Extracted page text
▶

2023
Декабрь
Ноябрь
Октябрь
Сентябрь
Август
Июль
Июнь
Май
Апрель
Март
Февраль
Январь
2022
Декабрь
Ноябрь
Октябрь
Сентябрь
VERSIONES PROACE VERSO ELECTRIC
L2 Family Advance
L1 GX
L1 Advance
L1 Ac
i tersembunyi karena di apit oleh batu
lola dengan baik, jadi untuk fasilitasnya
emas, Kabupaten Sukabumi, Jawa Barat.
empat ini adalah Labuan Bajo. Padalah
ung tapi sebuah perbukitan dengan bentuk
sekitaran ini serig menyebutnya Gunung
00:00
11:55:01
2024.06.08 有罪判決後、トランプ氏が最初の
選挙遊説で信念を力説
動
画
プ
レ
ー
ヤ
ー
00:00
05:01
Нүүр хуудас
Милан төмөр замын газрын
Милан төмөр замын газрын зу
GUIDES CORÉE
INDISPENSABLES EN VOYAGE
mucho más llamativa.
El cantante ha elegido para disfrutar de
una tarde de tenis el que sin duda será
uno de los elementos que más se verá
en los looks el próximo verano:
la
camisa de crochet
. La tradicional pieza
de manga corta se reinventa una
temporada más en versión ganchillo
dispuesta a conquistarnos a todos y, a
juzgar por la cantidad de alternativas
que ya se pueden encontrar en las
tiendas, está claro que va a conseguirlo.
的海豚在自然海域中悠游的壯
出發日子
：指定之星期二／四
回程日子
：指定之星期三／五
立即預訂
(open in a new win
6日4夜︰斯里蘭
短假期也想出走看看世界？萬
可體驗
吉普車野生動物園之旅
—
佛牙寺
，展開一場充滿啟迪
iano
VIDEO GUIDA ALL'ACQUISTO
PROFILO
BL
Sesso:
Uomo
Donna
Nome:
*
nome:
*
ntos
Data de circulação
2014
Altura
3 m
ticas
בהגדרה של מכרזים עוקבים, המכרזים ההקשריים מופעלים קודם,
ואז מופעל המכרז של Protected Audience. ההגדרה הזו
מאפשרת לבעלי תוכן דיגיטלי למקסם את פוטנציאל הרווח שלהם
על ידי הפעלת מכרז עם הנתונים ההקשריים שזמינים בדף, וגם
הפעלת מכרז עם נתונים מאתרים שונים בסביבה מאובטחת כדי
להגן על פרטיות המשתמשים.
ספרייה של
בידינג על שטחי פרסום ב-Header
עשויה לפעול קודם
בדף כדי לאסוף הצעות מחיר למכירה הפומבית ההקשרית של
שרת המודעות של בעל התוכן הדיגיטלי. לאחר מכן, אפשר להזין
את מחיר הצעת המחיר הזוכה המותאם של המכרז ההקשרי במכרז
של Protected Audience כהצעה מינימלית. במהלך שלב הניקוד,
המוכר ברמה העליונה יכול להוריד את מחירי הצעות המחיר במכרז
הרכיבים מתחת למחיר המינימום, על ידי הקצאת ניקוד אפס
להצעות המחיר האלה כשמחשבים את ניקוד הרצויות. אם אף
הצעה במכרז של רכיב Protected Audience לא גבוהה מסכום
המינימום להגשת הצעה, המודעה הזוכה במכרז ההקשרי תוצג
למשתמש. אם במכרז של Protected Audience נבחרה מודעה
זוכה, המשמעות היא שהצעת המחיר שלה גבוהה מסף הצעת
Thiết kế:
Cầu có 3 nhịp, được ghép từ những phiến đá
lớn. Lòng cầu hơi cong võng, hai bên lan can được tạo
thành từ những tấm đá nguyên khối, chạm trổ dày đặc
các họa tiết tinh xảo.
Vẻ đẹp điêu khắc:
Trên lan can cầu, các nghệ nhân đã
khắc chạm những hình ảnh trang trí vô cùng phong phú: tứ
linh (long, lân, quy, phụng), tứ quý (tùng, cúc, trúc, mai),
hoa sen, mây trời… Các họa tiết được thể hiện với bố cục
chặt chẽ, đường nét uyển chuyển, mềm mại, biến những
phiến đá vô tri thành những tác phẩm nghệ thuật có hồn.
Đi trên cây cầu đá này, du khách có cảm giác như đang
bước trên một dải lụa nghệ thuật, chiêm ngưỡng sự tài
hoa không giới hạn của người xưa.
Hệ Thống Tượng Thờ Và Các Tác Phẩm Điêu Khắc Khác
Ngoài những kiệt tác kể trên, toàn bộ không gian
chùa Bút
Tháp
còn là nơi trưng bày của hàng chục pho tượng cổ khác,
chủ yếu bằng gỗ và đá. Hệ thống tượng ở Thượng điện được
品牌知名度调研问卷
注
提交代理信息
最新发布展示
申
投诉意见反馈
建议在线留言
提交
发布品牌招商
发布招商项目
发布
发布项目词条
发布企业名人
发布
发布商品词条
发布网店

◀

Rewrite the lines of all the items above as a single numbered list, leaving out any blank lines.

1. 2023
2. Декабрь
3. Ноябрь
4. Октябрь
5. Сентябрь
6. Август
7. Июль
8. Июнь
9. Май
10. Апрель
11. Март
12. Февраль
13. Январь
14. 2022
15. Декабрь
16. Ноябрь
17. Октябрь
18. Сентябрь
19. VERSIONES PROACE VERSO ELECTRIC
20. L2 Family Advance
21. L1 GX
22. L1 Advance
23. L1 Ac
24. i tersembunyi karena di apit oleh batu
25. lola dengan baik, jadi untuk fasilitasnya
26. emas, Kabupaten Sukabumi, Jawa Barat.
27. empat ini adalah Labuan Bajo. Padalah
28. ung tapi sebuah perbukitan dengan bentuk
29. sekitaran ini serig menyebutnya Gunung
30. 00:00
31. 11:55:01
32. 2024.06.08 有罪判決後、トランプ氏が最初の
33. 選挙遊説で信念を力説
34. 動
35. 画
36. プ
37. レ
38. ー
39. ヤ
40. ー
41. 00:00
42. 05:01
43. Нүүр хуудас
44. Милан төмөр замын газрын
45. Милан төмөр замын газрын зу
46. GUIDES CORÉE
47. INDISPENSABLES EN VOYAGE
48. mucho más llamativa.
49. El cantante ha elegido para disfrutar de
50. una tarde de tenis el que sin duda será
51. uno de los elementos que más se verá
52. en los looks el próximo verano:
53. la
54. camisa de crochet
55. . La tradicional pieza
56. de manga corta se reinventa una
57. temporada más en versión ganchillo
58. dispuesta a conquistarnos a todos y, a
59. juzgar por la cantidad de alternativas
60. que ya se pueden encontrar en las
61. tiendas, está claro que va a conseguirlo.
62. 的海豚在自然海域中悠游的壯
63. 出發日子
64. ：指定之星期二／四
65. 回程日子
66. ：指定之星期三／五
67. 立即預訂
68. (open in a new win
69. 6日4夜︰斯里蘭
70. 短假期也想出走看看世界？萬
71. 可體驗
72. 吉普車野生動物園之旅
73. —
74. 佛牙寺
75. ，展開一場充滿啟迪
76. iano
77. VIDEO GUIDA ALL'ACQUISTO
78. PROFILO
79. BL
80. Sesso:
81. Uomo
82. Donna
83. Nome:
84. *
85. nome:
86. *
87. ntos
88. Data de circulação
89. 2014
90. Altura
91. 3 m
92. ticas
93. בהגדרה של מכרזים עוקבים, המכרזים ההקשריים מופעלים קודם,
94. ואז מופעל המכרז של Protected Audience. ההגדרה הזו
95. מאפשרת לבעלי תוכן דיגיטלי למקסם את פוטנציאל הרווח שלהם
96. על ידי הפעלת מכרז עם הנתונים ההקשריים שזמינים בדף, וגם
97. הפעלת מכרז עם נתונים מאתרים שונים בסביבה מאובטחת כדי
98. להגן על פרטיות המשתמשים.
99. ספרייה של
100. בידינג על שטחי פרסום ב-Header
101. עשויה לפעול קודם
102. בדף כדי לאסוף הצעות מחיר למכירה הפומבית ההקשרית של
103. שרת המודעות של בעל התוכן הדיגיטלי. לאחר מכן, אפשר להזין
104. את מחיר הצעת המחיר הזוכה המותאם של המכרז ההקשרי במכרז
105. של Protected Audience כהצעה מינימלית. במהלך שלב הניקוד,
106. המוכר ברמה העליונה יכול להוריד את מחירי הצעות המחיר במכרז
107. הרכיבים מתחת למחיר המינימום, על ידי הקצאת ניקוד אפס
108. להצעות המחיר האלה כשמחשבים את ניקוד הרצויות. אם אף
109. הצעה במכרז של רכיב Protected Audience לא גבוהה מסכום
110. המינימום להגשת הצעה, המודעה הזוכה במכרז ההקשרי תוצג
111. למשתמש. אם במכרז של Protected Audience נבחרה מודעה
112. זוכה, המשמעות היא שהצעת המחיר שלה גבוהה מסף הצעת
113. Thiết kế:
114. Cầu có 3 nhịp, được ghép từ những phiến đá
115. lớn. Lòng cầu hơi cong võng, hai bên lan can được tạo
116. thành từ những tấm đá nguyên khối, chạm trổ dày đặc
117. các họa tiết tinh xảo.
118. Vẻ đẹp điêu khắc:
119. Trên lan can cầu, các nghệ nhân đã
120. khắc chạm những hình ảnh trang trí vô cùng phong phú: tứ
121. linh (long, lân, quy, phụng), tứ quý (tùng, cúc, trúc, mai),
122. hoa sen, mây trời… Các họa tiết được thể hiện với bố cục
123. chặt chẽ, đường nét uyển chuyển, mềm mại, biến những
124. phiến đá vô tri thành những tác phẩm nghệ thuật có hồn.
125. Đi trên cây cầu đá này, du khách có cảm giác như đang
126. bước trên một dải lụa nghệ thuật, chiêm ngưỡng sự tài
127. hoa không giới hạn của người xưa.
128. Hệ Thống Tượng Thờ Và Các Tác Phẩm Điêu Khắc Khác
129. Ngoài những kiệt tác kể trên, toàn bộ không gian
130. chùa Bút
131. Tháp
132. còn là nơi trưng bày của hàng chục pho tượng cổ khác,
133. chủ yếu bằng gỗ và đá. Hệ thống tượng ở Thượng điện được
134. 品牌知名度调研问卷
135. 注
136. 提交代理信息
137. 最新发布展示
138. 申
139. 投诉意见反馈
140. 建议在线留言
141. 提交
142. 发布品牌招商
143. 发布招商项目
144. 发布
145. 发布项目词条
146. 发布企业名人
147. 发布
148. 发布商品词条
149. 发布网店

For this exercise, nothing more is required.